Some dealers said September and October sales dipped as much as 40 percent, to their lowest levels in 17 years.
"It is a very tough environment," said Andy Scott, president of the Scott family of dealerships. "It's impacted all of us. There is nobody who is immune. Whether you are a GM dealer or a Lexis dealer, you're suffering right now."
The uncertainty surrounding the future of General Motors, Chrysler and Ford hasn't helped, said Brian Gault, general manager of Brown-Daub Chevrolet-Volvo.
To cope, dealers of all stripes have lowered prices, ordered fewer new cars, held on to trade-ins to add to their used car offerings, trimmed staff and pushed regular maintenance to increase service department receipts.

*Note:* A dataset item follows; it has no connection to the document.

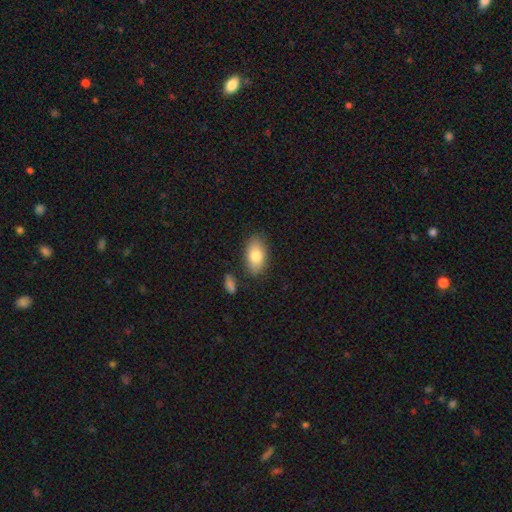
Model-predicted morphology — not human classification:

The National Auto Dealers Association is promoting winter as the best time to buy a car, and backing federal legislation that would provide a temporary tax credit to new car and truck buyers.
But there is virtually no way to quickly reverse the first serious dip in auto sales since the early 1990s, said James Rubenstein, a Miami University of Ohio professor and author of the book , "Making and Selling Cars."

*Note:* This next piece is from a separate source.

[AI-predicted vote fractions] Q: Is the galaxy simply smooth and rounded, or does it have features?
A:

"We have an industry that would need to sell at least 15 million vehicles a year for most dealers to get back on an even keel and we just don't see that as a realistic possibility," said Rubenstein, a consultant to the Chicago Federal Reserve Board. "What will have to happen is fewer and larger dealers."
The seasonally adjusted annual auto sales ratefor October was 10.6 million vehicles, compared with 16 million a year ago.

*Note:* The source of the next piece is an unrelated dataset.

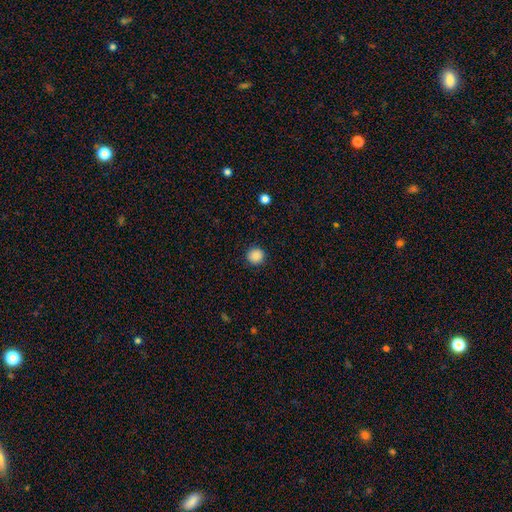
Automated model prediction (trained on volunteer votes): A smooth galaxy with no disk features (88%) that is round (93%).

Vote fractions:
- Smooth or featured? smooth: 88% / star or artifact: 10% / featured or disk: 3%
- How rounded? round: 93% / in between: 6% / cigar-shaped: 1%
- Merging? none: 91% / minor disturbance: 6% / major disturbance: 2% / merger: 1%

The decline stems from the credit crunch, Rubenstein said. When credit dried up this fall, banks hiked loan requirements and it got much more difficult to get financing to buy a new car.
Most dealers can still get financing for buyers with good ratings, said John Devlin, Pennsylvania Automobile Association president. But even consumers who can get credit are too worried about the future to take on a car payment, he said.
"At the very least, we need to get some confidence and good news back in the market," Devlin said. "I think a lot of this is fear-driven right now."
Dealerships are trying to keep their heads above water while hoping for a six-month turnaround and bracing for a longer haul.
"All dealers are going back into survival mode now, doing what they can to get their expense structure down," said Brown-Daub's Gault.
That has already meant some layoffs, as much as 10 percent of the work force at some dealers. Next year could mean more job losses, unless the economy picks up. More than 1,000 dealers closed their doors in September alone, according to the Auto Alliance, which represents major auto manufacturers.
That's been a trend over the last few years in Pennsylvania, according to the state automotive association. The state has about half as many dealers today as in 1970.
Still, Pennsylvania is seen by industry experts as "over-dealered."